— TASK MATERIAL —

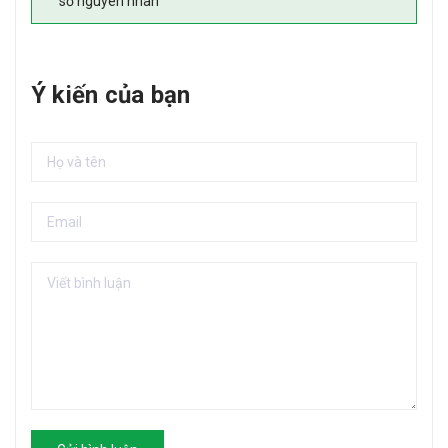
số nguyên nhân
Ý kiến của bạn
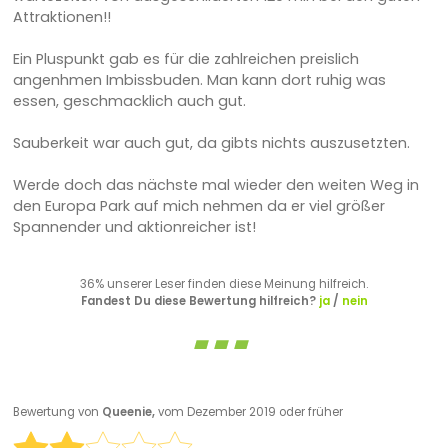
Attraktionen!!
Ein Pluspunkt gab es für die zahlreichen preislich
angenhmen Imbissbuden. Man kann dort ruhig was
essen, geschmacklich auch gut.
Sauberkeit war auch gut, da gibts nichts auszusetzten.
Werde doch das nächste mal wieder den weiten Weg in
den Europa Park auf mich nehmen da er viel größer
Spannender und aktionreicher ist!
36% unserer Leser finden diese Meinung hilfreich.
Fandest Du diese Bewertung hilfreich?
ja
/
nein
Bewertung von
Queenie,
vom Dezember 2019 oder früher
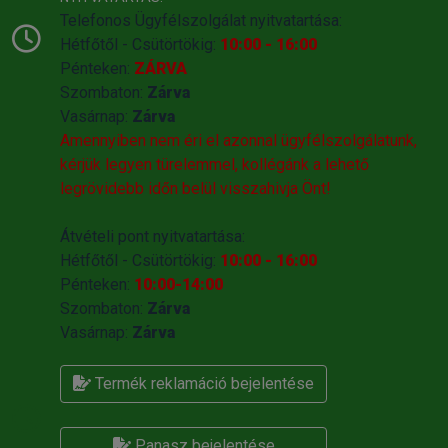
Telefonos Ügyfélszolgálat nyitvatartása:
Hétfőtől - Csütörtökig:
10:00 - 16:00
Pénteken:
ZÁRVA
Szombaton:
Zárva
Vasárnap:
Zárva
Amennyiben nem éri el azonnal ügyfélszolgálatunk,
kérjük legyen türelemmel, kollégánk a lehető
legrövidebb időn belül visszahivja Önt!
Átvételi pont nyitvatartása:
Hétfőtől - Csütörtökig:
10:00 - 16:00
Pénteken:
10:00-14:00
Szombaton:
Zárva
Vasárnap:
Zárva
Termék reklamáció bejelentése
Panasz bejelentése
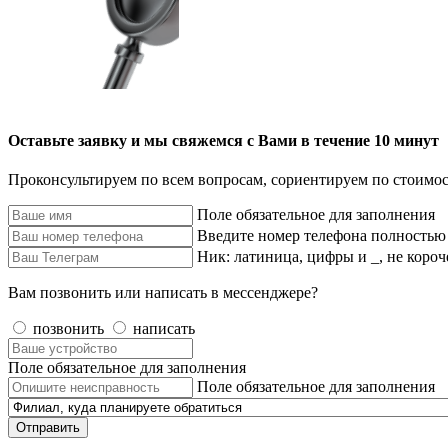
Оставьте заявку и мы свяжемся с Вами в течение 10 минут
Проконсультируем по всем вопросам, сориентируем по стоимос
Поле обязательное для заполнения
Введите номер телефона полностью
Ник: латиница, цифры и _, не короч
Вам позвонить или написать в мессенджере?
позвонить
написать
Поле обязательное для заполнения
Поле обязательное для заполнения
Отправить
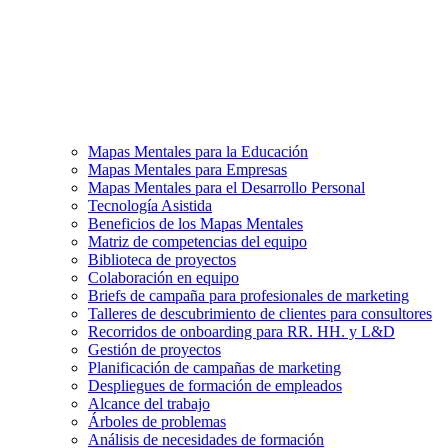
Mapas Mentales para la Educación
Mapas Mentales para Empresas
Mapas Mentales para el Desarrollo Personal
Tecnología Asistida
Beneficios de los Mapas Mentales
Matriz de competencias del equipo
Biblioteca de proyectos
Colaboración en equipo
Briefs de campaña para profesionales de marketing
Talleres de descubrimiento de clientes para consultores
Recorridos de onboarding para RR. HH. y L&D
Gestión de proyectos
Planificación de campañas de marketing
Despliegues de formación de empleados
Alcance del trabajo
Árboles de problemas
Análisis de necesidades de formación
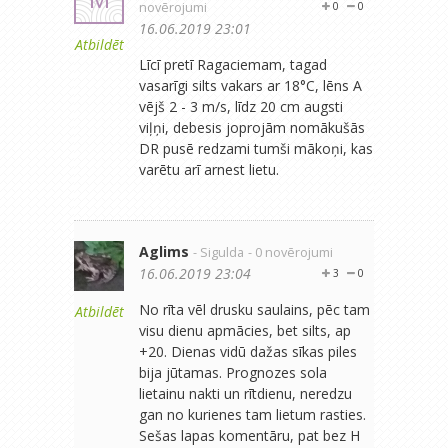
novērojumi
0
0
16.06.2019 23:01
Atbildēt
Līcī pretī Ragaciemam, tagad
vasarīgi silts vakars ar 18°C, lēns A
vējš 2 - 3 m/s, līdz 20 cm augsti
viļņi, debesis joprojām nomākušās
DR pusē redzami tumši mākoņi, kas
varētu arī arnest lietu.
Aglims
- Sigulda
- 0 novērojumi
16.06.2019 23:04
3
0
No rīta vēl drusku saulains, pēc tam
Atbildēt
visu dienu apmācies, bet silts, ap
+20. Dienas vidū dažas sīkas piles
bija jūtamas. Prognozes sola
lietainu nakti un rītdienu, neredzu
gan no kurienes tam lietum rasties.
Sešas lapas komentāru, pat bez H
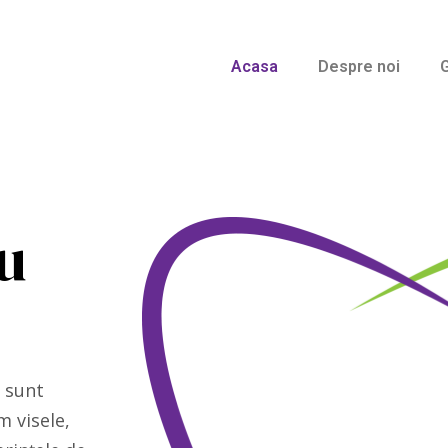
Acasa
Despre noi
G
u
t sunt
m visele,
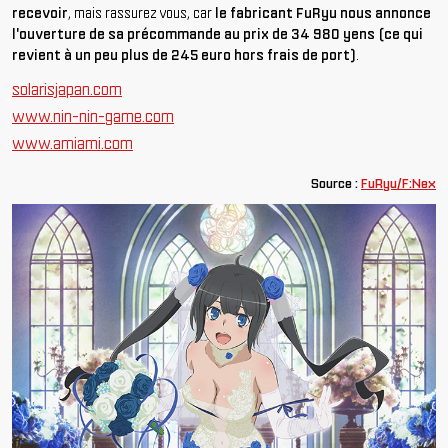
recevoir
, mais rassurez vous, car
le fabricant FuRyu nous annonce
l'ouverture de sa précommande au prix de 34 980 yens (ce qui
revient à un peu plus de 245 euro hors frais de port)
.
solarisjapan.com
www.nin-nin-game.com
www.amiami.com
Source :
FuRyu/F:Nex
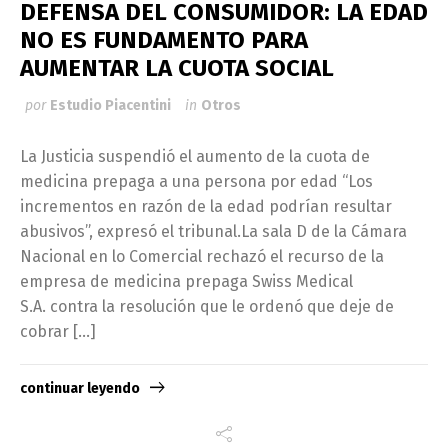
DEFENSA DEL CONSUMIDOR: LA EDAD
NO ES FUNDAMENTO PARA
AUMENTAR LA CUOTA SOCIAL
por
Estudio Piacentini
in
Otros
La Justicia suspendió el aumento de la cuota de
medicina prepaga a una persona por edad “Los
incrementos en razón de la edad podrían resultar
abusivos”, expresó el tribunal.La sala D de la Cámara
Nacional en lo Comercial rechazó el recurso de la
empresa de medicina prepaga Swiss Medical
S.A. contra la resolución que le ordenó que deje de
cobrar […]
continuar leyendo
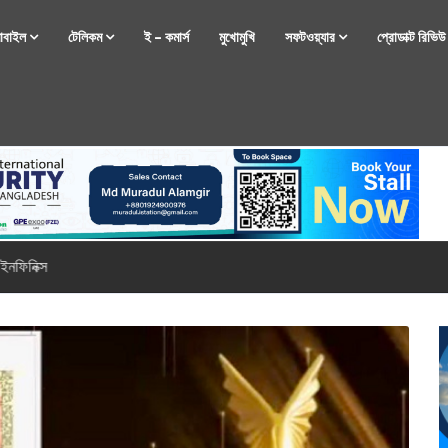
োবাইল
টেলিকম
ই – কমার্স
মুখোমুখি
সফটওয়্যার
প্রোডাক্ট রিভি
্টফোন নিয়ে আসছে রিয়েলমি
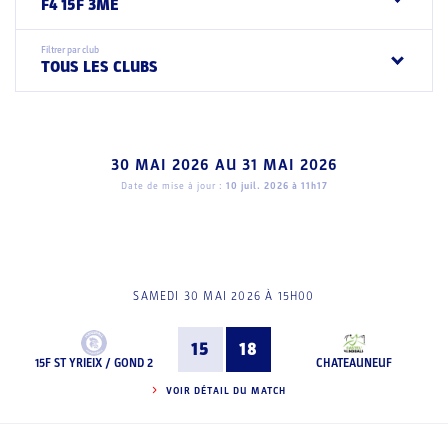
F4 15F 3ME
Filtrer par club
TOUS LES CLUBS
30 MAI 2026
AU
31 MAI 2026
Date de mise à jour :
10 juil. 2026 à 11h17
SAMEDI 30 MAI 2026 À 15H00
15
18
15F ST YRIEIX / GOND 2
CHATEAUNEUF
VOIR DÉTAIL DU MATCH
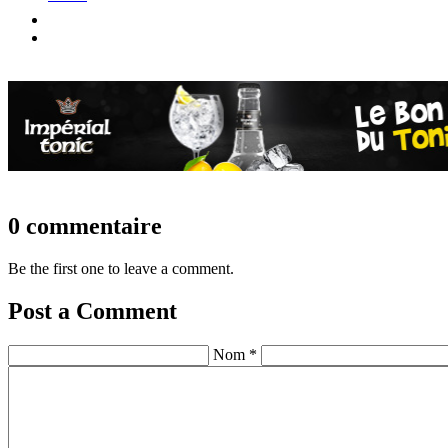
0 commentaire
Be the first one to leave a comment.
Post a Comment
Nom *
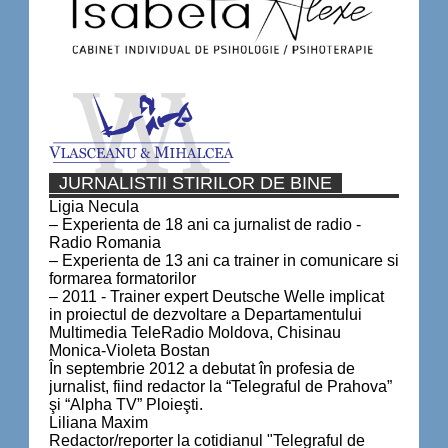
JURNALISTII STIRILOR DE BINE
Ligia Necula
– Experienta de 18 ani ca jurnalist de radio -
Radio Romania
– Experienta de 13 ani ca trainer in comunicare si
formarea formatorilor
– 2011 - Trainer expert Deutsche Welle implicat
in proiectul de dezvoltare a Departamentului
Multimedia TeleRadio Moldova, Chisinau
Monica-Violeta Bostan
În septembrie 2012 a debutat în profesia de
jurnalist, fiind redactor la “Telegraful de Prahova”
şi “Alpha TV” Ploieşti.
Liliana Maxim
Redactor/reporter la cotidianul "Telegraful de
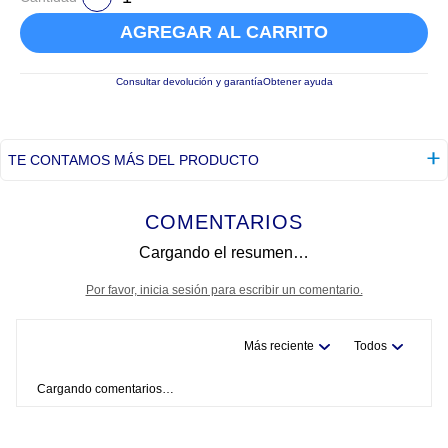
AGREGAR AL CARRITO
Consultar devolución y garantía
Obtener ayuda
TE CONTAMOS MÁS DEL PRODUCTO
COMENTARIOS
Cargando el resumen…
Por favor, inicia sesión para escribir un comentario.
Más reciente
Todos
Cargando comentarios…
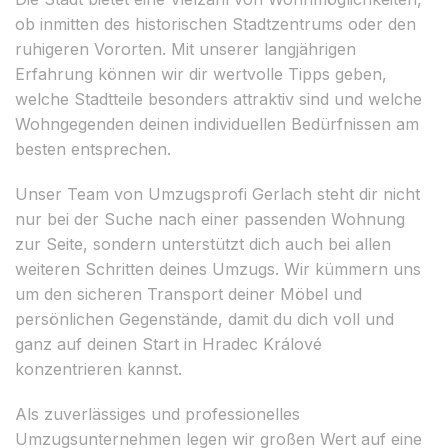
ob inmitten des historischen Stadtzentrums oder den
ruhigeren Vororten. Mit unserer langjährigen
Erfahrung können wir dir wertvolle Tipps geben,
welche Stadtteile besonders attraktiv sind und welche
Wohngegenden deinen individuellen Bedürfnissen am
besten entsprechen.
Unser Team von Umzugsprofi Gerlach steht dir nicht
nur bei der Suche nach einer passenden Wohnung
zur Seite, sondern unterstützt dich auch bei allen
weiteren Schritten deines Umzugs. Wir kümmern uns
um den sicheren Transport deiner Möbel und
persönlichen Gegenstände, damit du dich voll und
ganz auf deinen Start in Hradec Králové
konzentrieren kannst.
Als zuverlässiges und professionelles
Umzugsunternehmen legen wir großen Wert auf eine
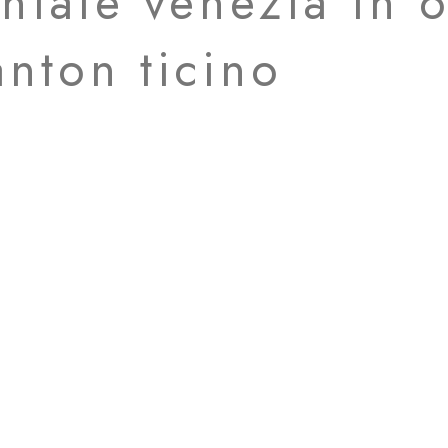
niale venezia in o
nton ticino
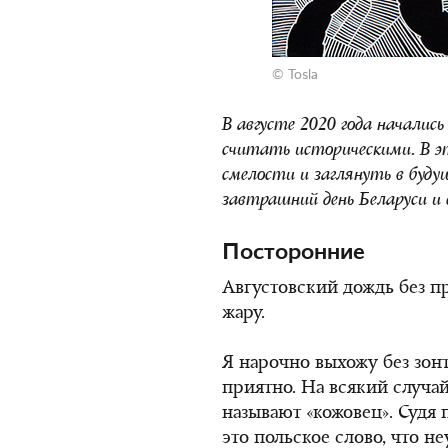
© Tosla
В августе 2020 года началис
считать историческими. В э
смелости и заглянуть в буду
завтрашний день Беларуси и 
Посторонние
Августовский дождь без 
жару.
Я нарочно выхожу без зон
приятно. На всякий случа
называют «кожовец». Судя
это польское слово, что н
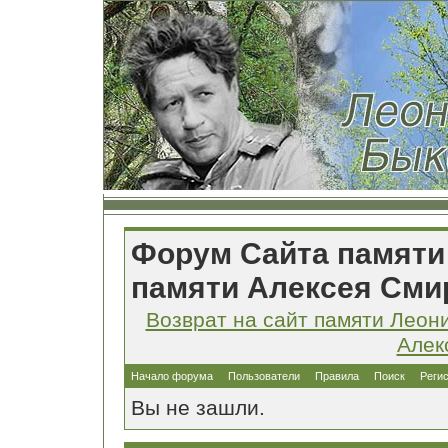
Форум Сайта памяти
памяти Алексея Сми
Возврат на сайт памяти Леон
Алек
Начало форума
Пользователи
Правила
Поиск
Реги
Вы не зашли.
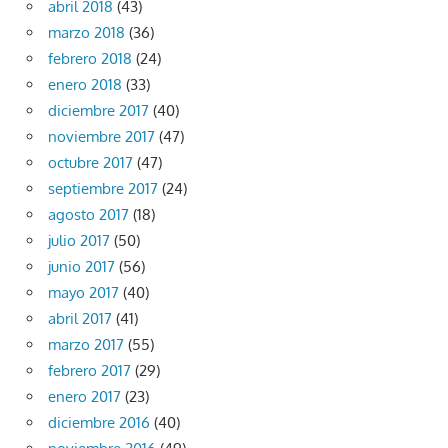
abril 2018
(43)
marzo 2018
(36)
febrero 2018
(24)
enero 2018
(33)
diciembre 2017
(40)
noviembre 2017
(47)
octubre 2017
(47)
septiembre 2017
(24)
agosto 2017
(18)
julio 2017
(50)
junio 2017
(56)
mayo 2017
(40)
abril 2017
(41)
marzo 2017
(55)
febrero 2017
(29)
enero 2017
(23)
diciembre 2016
(40)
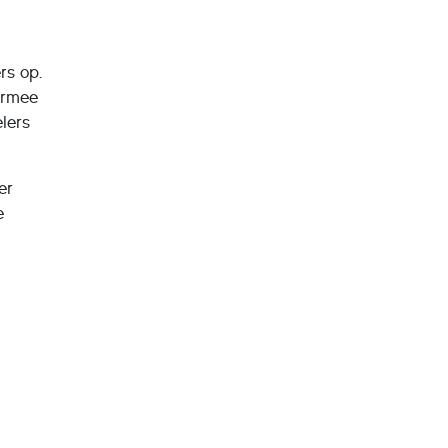
rs op.
iermee
elers
er
e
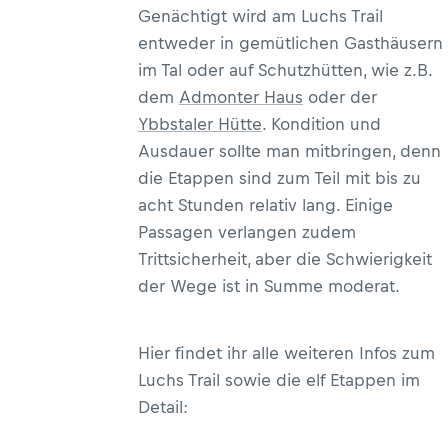
Genächtigt wird am Luchs Trail
entweder in gemütlichen Gasthäusern
im Tal oder auf Schutzhütten, wie z.B.
dem
Admonter Haus
oder der
Ybbstaler Hütte
. Kondition und
Ausdauer sollte man mitbringen, denn
die Etappen sind zum Teil mit bis zu
acht Stunden relativ lang. Einige
Passagen verlangen zudem
Trittsicherheit, aber die Schwierigkeit
der Wege ist in Summe moderat.
Hier findet ihr alle weiteren Infos zum
Luchs Trail sowie die elf Etappen im
Detail:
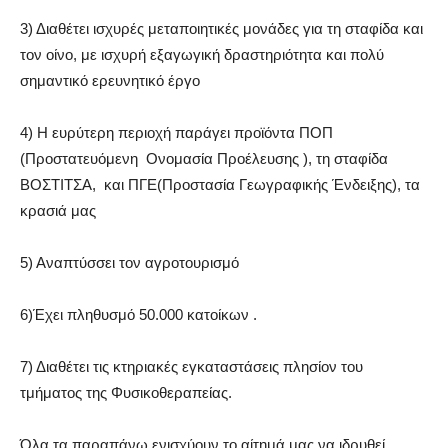
3) Διαθέτει ισχυρές μεταποιητικές μονάδες για τη σταφίδα και
τον οίνο, με ισχυρή εξαγωγική δραστηριότητα και πολύ
σημαντικό ερευνητικό έργο
4) Η ευρύτερη περιοχή παράγει προϊόντα ΠΟΠ
(Προστατευόμενη Ονομασία Προέλευσης ), τη σταφίδα
ΒΟΣΤΙΤΣΑ, και ΠΓΕ(Προστασία Γεωγραφικής Ένδειξης), τα
κρασιά μας
5) Αναπτύσσει τον αγροτουρισμό
6)Έχει πληθυσμό 50.000 κατοίκων .
7) Διαθέτει τις κτηριακές εγκαταστάσεις πλησίον του
τμήματος της Φυσικοθεραπείας.
Όλα τα παραπάνω ενισχύουν το αίτημά μας να ιδρυθεί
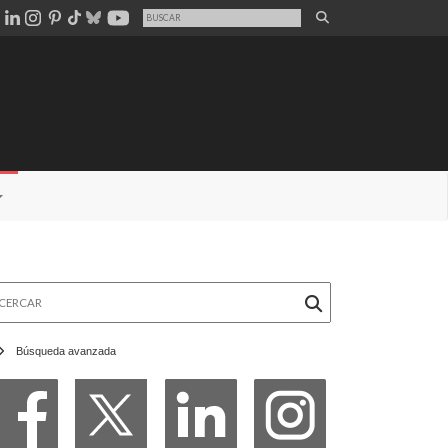
rcar
Búsqueda avanzada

— WHAT YOU ARE ASKED TO DO —
In the records above, copy word for word every line starting at the one that contains "AGREGAR AL CARRITO" and ending at the one that contains "Cargando comentarios…", including both of those lines.

— EXERCISE OUTPUT —
AGREGAR AL CARRITO
Consultar devolución y garantía
Obtener ayuda
TE CONTAMOS MÁS DEL PRODUCTO
COMENTARIOS
Cargando el resumen…
Por favor, inicia sesión para escribir un comentario.
Más reciente
Todos
Cargando comentarios…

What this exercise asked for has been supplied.